Crime and punishment
Crime and punishment
© VSAT

On Thursday, the parliament unanimously supported relevant amendments to the Criminal Code initiated by President Dalia Grybauskaitė. The bill will now go to parliamentary committees.

Presidential adviser Rasa Svetikaitė said in her presentation of the amendments that small fines could serve as an obstacle on Lithuania's road to the Organization for Economic Cooperation and Development (OECD), adding that "the problem of inadequate fines may become a tendency."

"Officials of OECD, which places a special focus on transparency and counter-corruption efforts, stated that Lithuania failed to ensure adequate fines for corruption. Impunity of corruption may become a serious obstacle for membership in the organization, if the changes are not made before the next evaluation of Lithuania scheduled for this December," said Svetikaitė.

Currently, the smallest fine stipulated in the Criminal Code is 38 euros – one minimum subsistence figure. Grybauskaitė suggests raising the minimum fine from 570 euros (15 minimum subsistence figures) to 5,700 euros (150 minimum subsistence figures) for grave crimes, recommending that fines for legal entities should start at 7,600 euros (200 minimum subsistence figures).

Also, changes to the Criminal Code should envisage that fines for corruption offenses should not be lower than the material damage caused by the culprit or the material gain sought by the person.

The President's Office behind the amendments suggests that the theoretical possibility envisaged in the penal law to impose the lowest fine had become a rule in reality.
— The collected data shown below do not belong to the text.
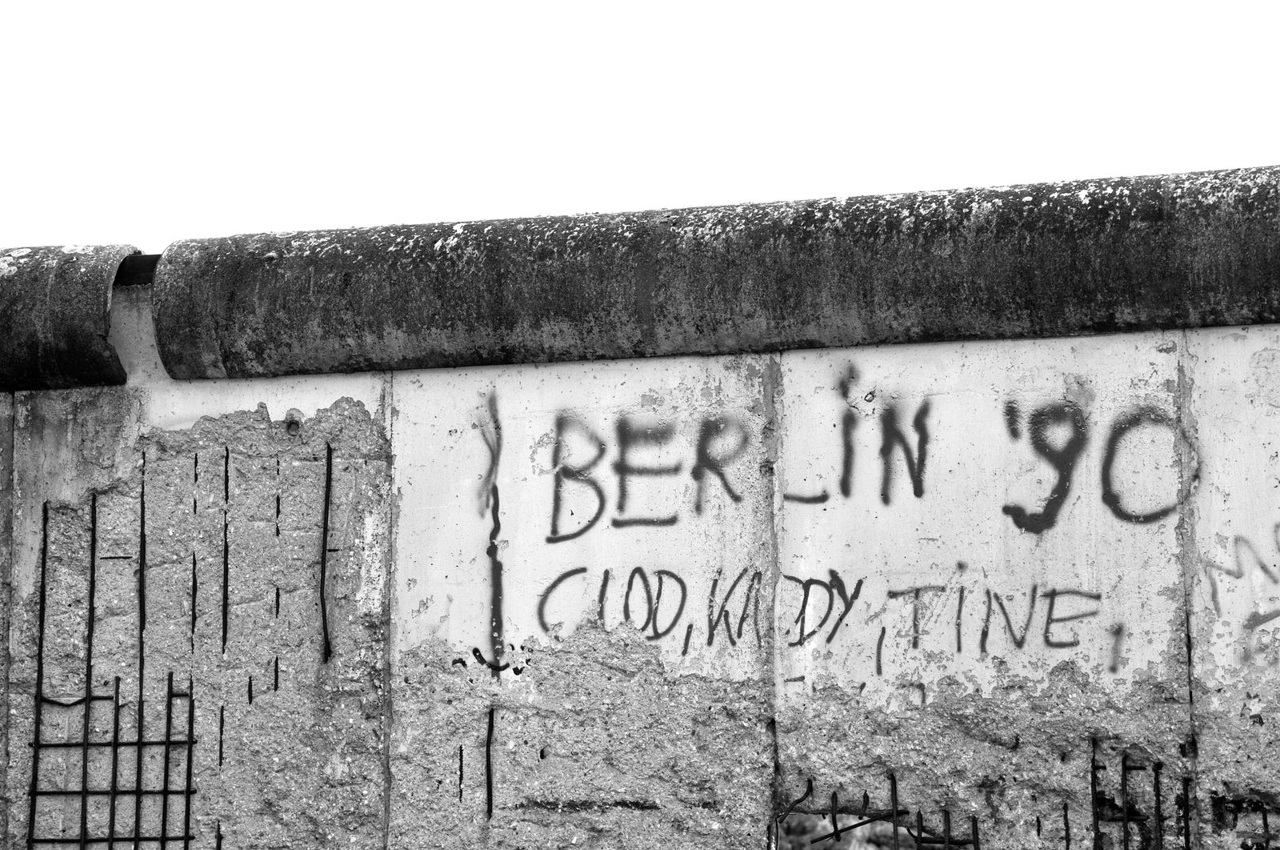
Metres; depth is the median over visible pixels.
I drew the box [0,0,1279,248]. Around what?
sky
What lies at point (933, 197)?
wall cap
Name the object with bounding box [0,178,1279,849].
concrete wall
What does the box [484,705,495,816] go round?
rebar
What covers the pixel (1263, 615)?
graffiti
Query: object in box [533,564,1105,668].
graffiti
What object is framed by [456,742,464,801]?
rebar
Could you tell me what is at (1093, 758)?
rebar
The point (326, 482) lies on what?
rebar
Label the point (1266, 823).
rebar
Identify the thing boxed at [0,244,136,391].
stone cap
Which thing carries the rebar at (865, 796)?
attached to the concrete wall
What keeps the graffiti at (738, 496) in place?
attached to the concrete wall
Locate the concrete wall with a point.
(968, 350)
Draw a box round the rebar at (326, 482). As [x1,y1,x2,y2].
[320,444,334,661]
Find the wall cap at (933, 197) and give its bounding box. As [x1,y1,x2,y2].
[147,165,1279,382]
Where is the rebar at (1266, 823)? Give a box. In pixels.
[1220,795,1279,849]
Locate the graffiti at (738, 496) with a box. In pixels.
[544,414,755,540]
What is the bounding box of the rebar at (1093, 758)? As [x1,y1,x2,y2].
[1090,740,1191,849]
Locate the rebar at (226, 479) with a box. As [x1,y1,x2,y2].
[222,445,229,654]
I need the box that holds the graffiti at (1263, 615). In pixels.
[1206,525,1279,628]
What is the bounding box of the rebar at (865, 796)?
[768,776,980,849]
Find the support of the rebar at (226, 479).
attached to the concrete wall

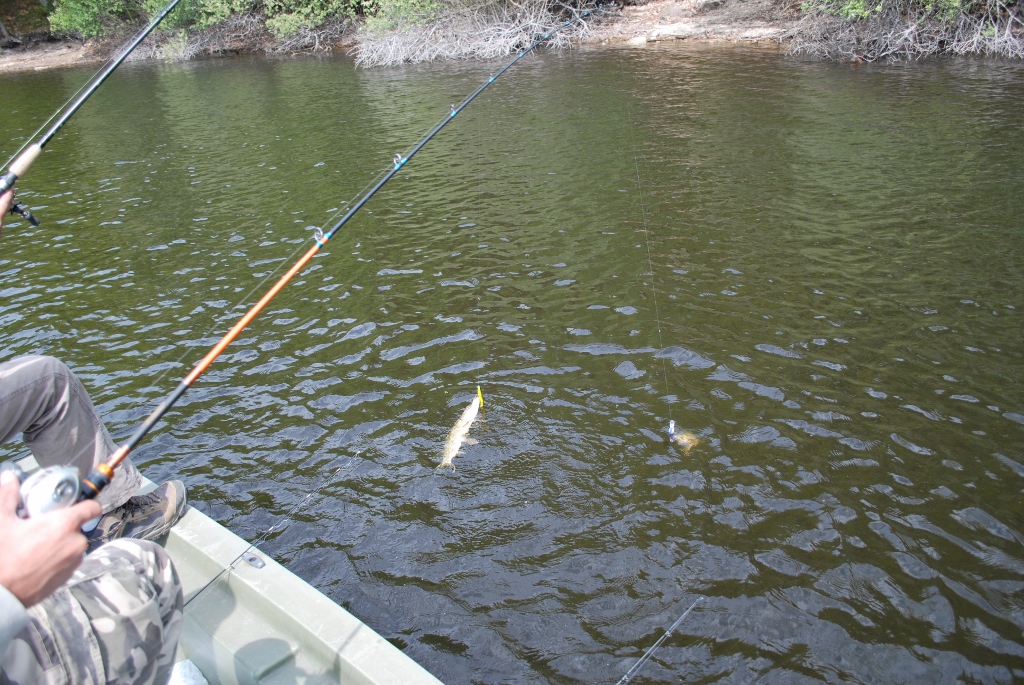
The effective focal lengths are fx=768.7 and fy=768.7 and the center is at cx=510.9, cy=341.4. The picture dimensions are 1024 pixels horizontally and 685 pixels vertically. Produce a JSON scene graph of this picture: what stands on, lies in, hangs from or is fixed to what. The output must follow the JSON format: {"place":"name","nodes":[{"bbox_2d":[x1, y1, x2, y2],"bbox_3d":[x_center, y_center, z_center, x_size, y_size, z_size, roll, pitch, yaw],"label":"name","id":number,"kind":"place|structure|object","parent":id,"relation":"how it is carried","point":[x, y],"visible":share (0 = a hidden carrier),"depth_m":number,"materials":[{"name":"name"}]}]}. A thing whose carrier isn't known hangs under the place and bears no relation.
{"place":"outdoors","nodes":[
{"label":"outdoors","id":0,"kind":"place"},
{"bbox_2d":[0,44,1023,684],"label":"river","id":1,"kind":"structure","parent":0,"point":[912,460],"materials":[{"name":"liquid"}]},
{"bbox_2d":[2,451,442,684],"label":"boat","id":2,"kind":"object","parent":1,"relation":"on","point":[287,602],"visible":0.49,"depth_m":2.23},
{"bbox_2d":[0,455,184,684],"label":"person","id":3,"kind":"object","parent":2,"relation":"on","point":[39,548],"visible":0.87,"depth_m":1.26},
{"bbox_2d":[51,3,612,505],"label":"fishing rod","id":4,"kind":"object","parent":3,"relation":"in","point":[143,434],"visible":0.9,"depth_m":2.12,"materials":[{"name":"black"}]},
{"bbox_2d":[4,460,82,519],"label":"fishing reel","id":5,"kind":"object","parent":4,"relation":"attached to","point":[71,492],"visible":0.68,"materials":[{"name":"metal"}]},
{"bbox_2d":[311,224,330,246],"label":"rod guide","id":6,"kind":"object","parent":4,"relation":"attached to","point":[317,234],"visible":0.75,"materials":[{"name":"silver metal"}]},
{"bbox_2d":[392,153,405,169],"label":"rod guide","id":7,"kind":"object","parent":4,"relation":"attached to","point":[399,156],"visible":0.68,"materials":[{"name":"silver metal"}]},
{"bbox_2d":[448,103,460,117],"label":"rod guide","id":8,"kind":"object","parent":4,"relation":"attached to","point":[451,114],"visible":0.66,"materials":[{"name":"silver metal"}]},
{"bbox_2d":[439,393,482,468],"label":"fish","id":9,"kind":"object","parent":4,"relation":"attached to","point":[469,420],"visible":0.93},
{"bbox_2d":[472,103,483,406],"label":"fishing line","id":10,"kind":"object","parent":4,"relation":"hanging from","point":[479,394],"visible":0.87,"depth_m":3.43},
{"bbox_2d":[476,385,485,410],"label":"fishing lure","id":11,"kind":"object","parent":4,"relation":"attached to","point":[479,394],"visible":0.79,"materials":[{"name":"yellow"}]},
{"bbox_2d":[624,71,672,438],"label":"fishing line","id":12,"kind":"object","parent":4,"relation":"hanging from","point":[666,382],"visible":0.92,"depth_m":3.61,"materials":[{"name":"plastic"}]},
{"bbox_2d":[667,419,677,440],"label":"fishing lure","id":13,"kind":"object","parent":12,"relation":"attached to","point":[670,434],"visible":0.77,"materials":[{"name":"blue"}]},
{"bbox_2d":[667,422,702,453],"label":"fish","id":14,"kind":"object","parent":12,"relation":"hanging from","point":[686,442],"visible":0.84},
{"bbox_2d":[0,355,186,543],"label":"person","id":15,"kind":"object","parent":2,"relation":"on","point":[25,374],"visible":0.78,"depth_m":2.17},
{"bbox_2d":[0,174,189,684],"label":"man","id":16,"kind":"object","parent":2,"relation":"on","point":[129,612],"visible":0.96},
{"bbox_2d":[0,0,183,226],"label":"fishing rod","id":17,"kind":"object","parent":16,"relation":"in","point":[105,74],"visible":0.94,"depth_m":2.52,"materials":[{"name":"black metal"}]},
{"bbox_2d":[6,197,40,227],"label":"fishing reel","id":18,"kind":"object","parent":17,"relation":"attached to","point":[31,218],"visible":0.88,"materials":[{"name":"black metal"}]},
{"bbox_2d":[168,658,208,684],"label":"white bag","id":19,"kind":"object","parent":2,"relation":"on","point":[187,662],"visible":0.83,"depth_m":2.10,"materials":[{"name":"white plastic"}]},
{"bbox_2d":[240,550,266,568],"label":"oarlock socket","id":20,"kind":"object","parent":2,"relation":"attached to","point":[251,560],"visible":0.96,"depth_m":2.24,"materials":[{"name":"silver metal"}]},
{"bbox_2d":[183,453,359,610],"bbox_3d":[-0.945,0.742,2.355,0.044,0.065,1.263,19,35,34],"label":"fishing rod","id":21,"kind":"object","parent":2,"relation":"on","point":[193,598],"visible":0.9,"depth_m":2.52,"materials":[{"name":"metal"}]},
{"bbox_2d":[615,598,701,684],"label":"fishing rod","id":22,"kind":"object","parent":2,"relation":"on","point":[626,678],"visible":0.98,"depth_m":2.56,"materials":[{"name":"metal"}]},
{"bbox_2d":[0,0,1023,73],"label":"river bank","id":23,"kind":"structure","parent":0,"point":[61,60],"materials":[{"name":"brown"}]},
{"bbox_2d":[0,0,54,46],"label":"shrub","id":24,"kind":"object","parent":23,"relation":"on","point":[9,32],"visible":0.68,"depth_m":21.84,"materials":[{"name":"green plant"}]},
{"bbox_2d":[47,0,138,37],"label":"shrub","id":25,"kind":"object","parent":23,"relation":"on","point":[81,16],"visible":0.77,"depth_m":19.35,"materials":[{"name":"green plant"}]},
{"bbox_2d":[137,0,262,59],"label":"shrub","id":26,"kind":"object","parent":23,"relation":"on","point":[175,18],"visible":0.72,"depth_m":18.90,"materials":[{"name":"green plant"}]},
{"bbox_2d":[262,0,368,44],"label":"shrub","id":27,"kind":"object","parent":23,"relation":"on","point":[291,2],"visible":0.85,"depth_m":18.15,"materials":[{"name":"green plant"}]},
{"bbox_2d":[360,0,441,34],"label":"shrub","id":28,"kind":"object","parent":23,"relation":"on","point":[395,10],"visible":0.6,"depth_m":16.51,"materials":[{"name":"green plant"}]},
{"bbox_2d":[352,0,600,67],"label":"dry shrub","id":29,"kind":"object","parent":23,"relation":"on","point":[363,50],"visible":0.78,"depth_m":15.89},
{"bbox_2d":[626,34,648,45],"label":"rock","id":30,"kind":"object","parent":23,"relation":"on","point":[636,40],"visible":0.81,"depth_m":16.37,"materials":[{"name":"stone"}]},
{"bbox_2d":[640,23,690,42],"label":"rock","id":31,"kind":"object","parent":23,"relation":"on","point":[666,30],"visible":0.89,"depth_m":16.52,"materials":[{"name":"grey stone"}]},
{"bbox_2d":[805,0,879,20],"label":"shrub","id":32,"kind":"object","parent":23,"relation":"on","point":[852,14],"visible":0.72,"depth_m":13.74,"materials":[{"name":"green plant"}]},
{"bbox_2d":[786,0,1023,61],"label":"shrub","id":33,"kind":"object","parent":23,"relation":"on","point":[892,32],"visible":0.78,"depth_m":13.40,"materials":[{"name":"plant"}]}
]}

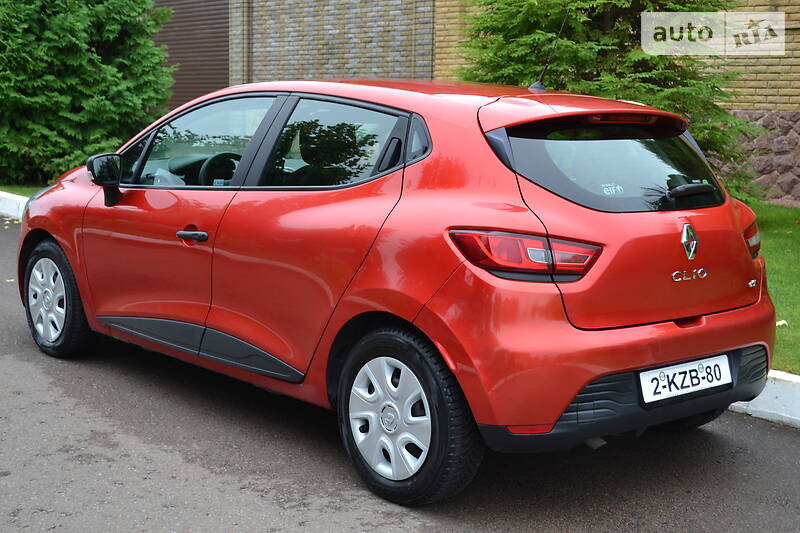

According to the President's Office, the sizes of fines imposed by courts "in many cases are closer to the minimum fine and often below the average fine for certain criminal deeds."

"The 2015 -2017 statistics of judicial practice shows that an average fine for a grave corruption offense is under 5,000 euros, which makes merely 9 percent of the possible maximum. In the first six months of this year alone, the average fine for grave corruption offenses is even smaller at 3,300 euros, i.e., 6 percent of the possible maximum. The problem of inadequate fines has become a problem," said the presidential adviser.